London : Richard Bentley, 1838. First edition : the first issue, with the final plate unaltered. The memoirs of the great Joseph Grimaldi (1778-1837), actor, comedian and clown – the most popular English entertainer of his time. Grimaldi’s manuscript was much revised and heavily rewritten by Dickens (who had seen him perform as a child), “making such other alterations as he conceived would improve the narration of the facts, without any departure from the facts themselves”.
[DICKENS, Charles (Charles John Huffam), 1812-1870] : OLIVER TWIST : OR, THE PARISH BOY’S PROGRESS. BY “BOZ”.

(QUESTIONS ON THE MATERIAL)
A – Answer these questions from the book listing, one line each:
(i) Which publisher and year are given for the first edition?
(ii) Whose manuscript did Dickens revise and rewrite?
(iii) Under what name is Oliver Twist credited?
B – Extend the book listing on Grimaldi's memoirs and Oliver Twist with a few sentences that follow on after its last line.
The material after this text comes from a different source.

(DATA EXCERPTS)
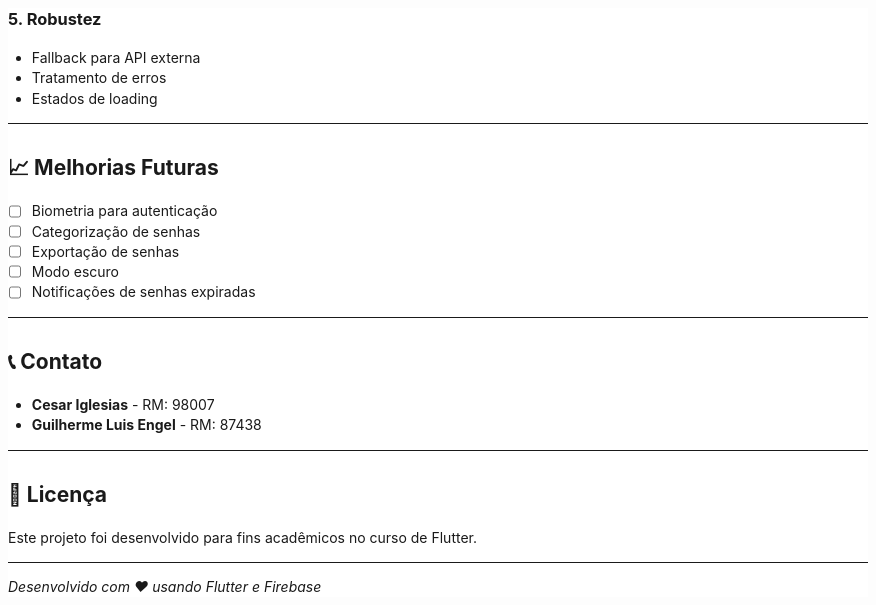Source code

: ### **5. Robustez**
- Fallback para API externa
- Tratamento de erros
- Estados de loading

---

## 📈 **Melhorias Futuras**

- [ ] Biometria para autenticação
- [ ] Categorização de senhas
- [ ] Exportação de senhas
- [ ] Modo escuro
- [ ] Notificações de senhas expiradas

---

## 📞 **Contato**

- **Cesar Iglesias** - RM: 98007
- **Guilherme Luis Engel** - RM: 87438

---

## 📄 **Licença**

Este projeto foi desenvolvido para fins acadêmicos no curso de Flutter.

---

*Desenvolvido com ❤️ usando Flutter e Firebase*
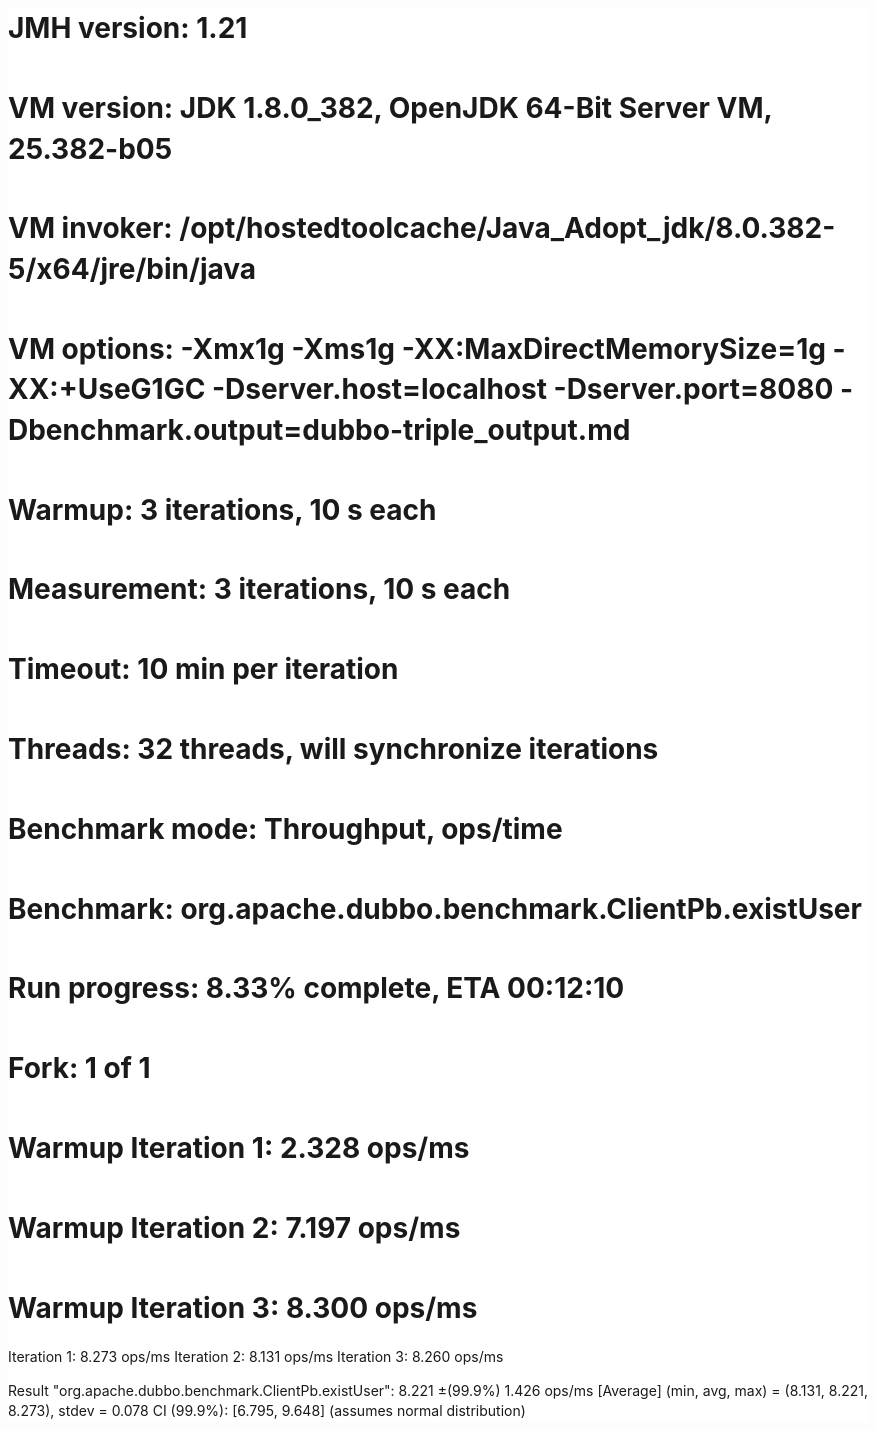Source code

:
# JMH version: 1.21
# VM version: JDK 1.8.0_382, OpenJDK 64-Bit Server VM, 25.382-b05
# VM invoker: /opt/hostedtoolcache/Java_Adopt_jdk/8.0.382-5/x64/jre/bin/java
# VM options: -Xmx1g -Xms1g -XX:MaxDirectMemorySize=1g -XX:+UseG1GC -Dserver.host=localhost -Dserver.port=8080 -Dbenchmark.output=dubbo-triple_output.md
# Warmup: 3 iterations, 10 s each
# Measurement: 3 iterations, 10 s each
# Timeout: 10 min per iteration
# Threads: 32 threads, will synchronize iterations
# Benchmark mode: Throughput, ops/time
# Benchmark: org.apache.dubbo.benchmark.ClientPb.existUser

# Run progress: 8.33% complete, ETA 00:12:10
# Fork: 1 of 1
# Warmup Iteration   1: 2.328 ops/ms
# Warmup Iteration   2: 7.197 ops/ms
# Warmup Iteration   3: 8.300 ops/ms
Iteration   1: 8.273 ops/ms
Iteration   2: 8.131 ops/ms
Iteration   3: 8.260 ops/ms


Result "org.apache.dubbo.benchmark.ClientPb.existUser":
  8.221 ±(99.9%) 1.426 ops/ms [Average]
  (min, avg, max) = (8.131, 8.221, 8.273), stdev = 0.078
  CI (99.9%): [6.795, 9.648] (assumes normal distribution)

(RESULTS)
A –
(i) Richard Bentley, London, 1838.
(ii) Joseph Grimaldi's.
(iii) "Boz".

B –
London : Richard Bentley, 1838. First edition : the first issue, with the pseudonymous ‘Boz’ title-pages and Cruikshank’s cheerful final ‘Fireside’ plate – both of which infuriated Dickens and were replaced within a week of publication by title-pages giving his name and a far more sombre ‘Church’ plate to conclude the story. Subsequent alterations were also made to the third last plate (likewise unseen by Dickens prior to publication) and Sikes’ dog is made to look less like the ‘tailless baboon’ that Dickens (quite rightly) judged it – and as it appears here. The evidence is strong that only the 528 sets already subscribed for by the trade were issued in this earliest form (Tillotson, The Library, 1963, p.121) and that all subsequent copies had the revised titles and the substituted and altered plates. The present copy has also had the later substitute ‘Church’ plate bound in, as well as alternative impressions of eight further plates, and (somewhat inexplicably) a duplicate of the text leaves F1 and F8 in vol.iii.
DICKENS, Charles (Charles John Huffam), 1812-1870 : MASTER HUMPHREY’S CLOCK.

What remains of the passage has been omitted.